Bezos questions for hiring managers

Given the current size of Amazon and all Bezos’s responsibilities, he of course can no longer interview every candidate like he did in the past. He does, however, have three questions he asks every one of his hiring managers to keep in mind as they evaluate candidates.

    • Will you admire this person?
      Once again, Bezos doesn’t want Amazon to hire any capable person. He wants his company to find the best so he asks hiring managers to look for candidates they truly admire.
    • Will this person raise the average level of effectiveness of the group they’re entering?
      Going back to Amazon’s early philosophy of each hire building on the last, Bezos wants hiring managers to find people who elevate the production of the people around them. Work is most often a collaborative effort so it’s important employees come together to work toward common goals.
    • Along what dimensions might this person be a superstar?
      This question is certainly open to interpretation but it seems that Bezos wants talented candidates to end up in the position that will allow them to have the greatest impact on the company. Some candidates are better suited for a role different than the one they applied for and will benefit the company in other ways.

By assigning these questions to hiring managers, Bezos’s hiring standards live on. He can’t interview every candidate but he can ensure those who do consider what’s important to him.

Hiring is a team decision

At Recruiterbox, we often preach that successful hiring is a team effort. Multiple people should interview candidates so the decision-maker has a variety of perspectives and opinions to consider.

According to Jeff Holden, a former Amazon exec who is now Chief Product Officer of Uber, Bezos believes hiring should not only be a team effort. It should be a team decision.
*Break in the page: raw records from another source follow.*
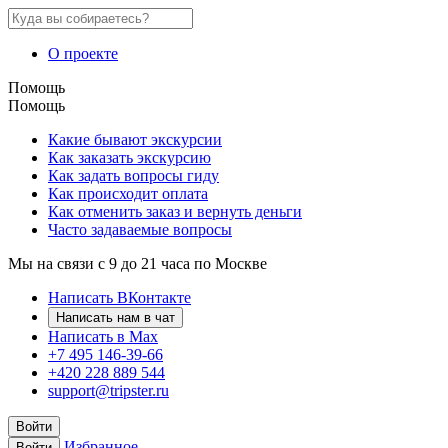
О проекте
Помощь
Помощь
Какие бывают экскурсии
Как заказать экскурсию
Как задать вопросы гиду
Как происходит оплата
Как отменить заказ и вернуть деньги
Часто задаваемые вопросы
Мы на связи с 9 до 21 часа по Москве
Написать ВКонтакте
Написать нам в чат
Написать в Max
+7 495 146-39-66
+420 228 889 544
support@tripster.ru
Войти
Избранное
Войти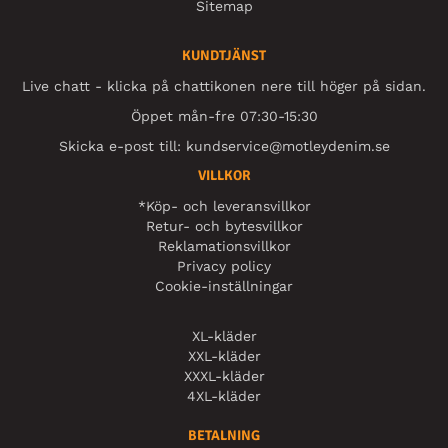
Sitemap
KUNDTJÄNST
Live chatt - klicka på chattikonen nere till höger på sidan.
Öppet mån-fre 07:30-15:30
Skicka e-post till:
kundservice@motleydenim.se
VILLKOR
*Köp- och leveransvillkor
Retur- och bytesvillkor
Reklamationsvillkor
Privacy policy
Cookie-inställningar
XL-kläder
XXL-kläder
XXXL-kläder
4XL-kläder
BETALNING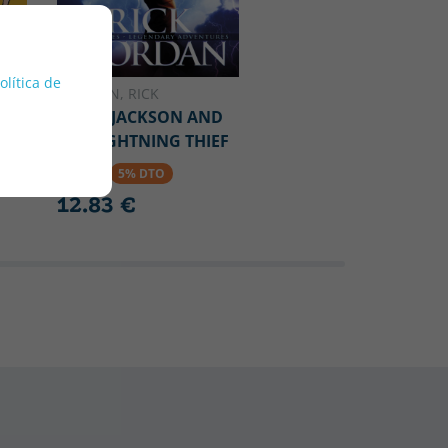
política de
RIORDAN, RICK
PERCY JACKSON AND
THE LIGHTNING THIEF
RY
13.50 €
5% DTO
12.83 €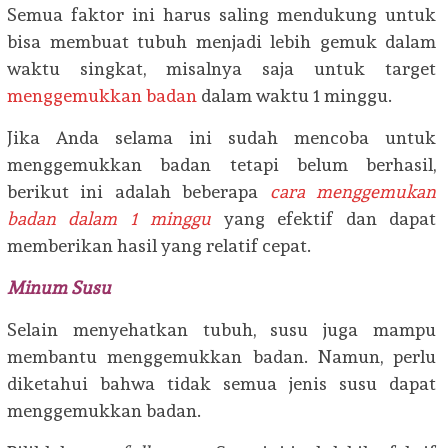
Semua faktor ini harus saling mendukung untuk
bisa membuat tubuh menjadi lebih gemuk dalam
waktu singkat, misalnya saja untuk target
menggemukkan badan
dalam waktu 1 minggu.
Jika Anda selama ini sudah mencoba untuk
menggemukkan badan tetapi belum berhasil,
berikut ini adalah beberapa
cara menggemukan
badan dalam 1 minggu
yang efektif dan dapat
memberikan hasil yang relatif cepat.
Minum Susu
Selain menyehatkan tubuh, susu juga mampu
membantu menggemukkan badan. Namun, perlu
diketahui bahwa tidak semua jenis susu dapat
menggemukkan badan.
After final interviews, each member of the hiring team would meet in a room to share their opinions on a candidate. After the discussion, a vote would take place and the results would have to be unanimous for the person to be hired. A single “no” vote would mean the team had to go back on the search for the ideal employee.

Do what it takes to make great hires

If we can learn anything about hiring from Jeff Bezos, it’s that the hiring process should never be glossed over. Don’t settle when hiring. Do what it takes to find the best people available.